Fortunately, there are resources out there today that make the process of starting a company much easier than it was even just five years ago. Today, there a multitude of online services that can help you create your very own company for nearly nothing. However, many new entrepreneurs don’t realize that starting a company is simply the first step in the marathon of launching and, perhaps, one day, exiting your business.

The next critical step that many founders and over-eager entrepreneurs miss is the step of sitting down and figuring out how you are going to work with your co-founder or founding team. 

While the agreements you draft will vary based on the type of entity you choose to create (that is the subject of a different post), the fundamentals of the initial “partnership” (the term is used generically here) agreement are relatively consistent. 

Limited Liability Companies


One of the most common entities created today is the limited liability company or LLC. It is often used because it is considered simple to set up, provides limited liability protection, and is not subject to double-taxation like corporations. However, jumping into an LLC is not always the best option. The decision to start an LLC should be carefully weighed against your overall objectives with the company, such as whether you want to issue equity to employees or investors, whether you are going for institutional financing, and if you’re going to take your company public. 

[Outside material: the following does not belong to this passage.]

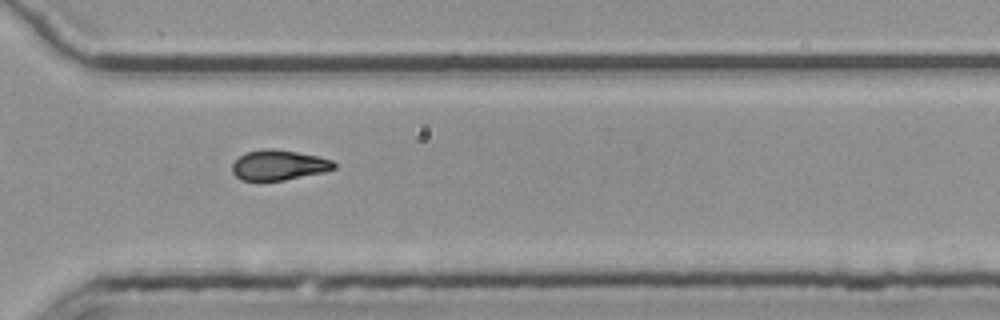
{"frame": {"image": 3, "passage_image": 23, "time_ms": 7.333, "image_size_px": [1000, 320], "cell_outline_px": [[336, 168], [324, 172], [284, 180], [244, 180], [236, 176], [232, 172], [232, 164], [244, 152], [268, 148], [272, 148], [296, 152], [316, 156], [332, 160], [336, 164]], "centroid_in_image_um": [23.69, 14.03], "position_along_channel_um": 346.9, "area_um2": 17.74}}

If you are confident that the LLC is the right entity choice for you, it is crucial you and your partners (or soon to be members), spend the necessary time and consideration in thinking about your Operating Agreement and a Buy-Sell Agreement. By considering the following 12 questions, you will be way ahead of the majority of entrepreneurs who often put the cart before the horse and end up paying 10x to clean up what a properly drafted LLC governance documents would have cost them from the beginning. 

The 12 Essential Question


  1. Will the LLC be member-managed or manager-managed?
  2. How will you split up the membership interests?
  3. How is the company going to be financed?
  4. Will you split capital interests and profit interests the same way?
  5. In what state will the LLC be organized? (Be wary of Nevada and Wyoming just because you heard they are better for taxes.)
  6. How will new members be admitted?
  7. Can the members be part of other LLCs that may compete in some way?
  8. Can a member be expelled?
  9. Who will manage the LLC?
  10. Can LLC interests be sold to third parties?
  11. What if there is a deadlock in voting? 
  12. Is there a clear plan of how a member’s interest will be repurchased if they leave the LLC?

The above questions are not easy to answer. However, we have considerable experience with helping our clients navigate some of these challenging questions. And with the right insight and reliable communication between the members, you can come to practical answers to these hard questions, giving you the peace of mind and confidence that you are setting up your venture for success.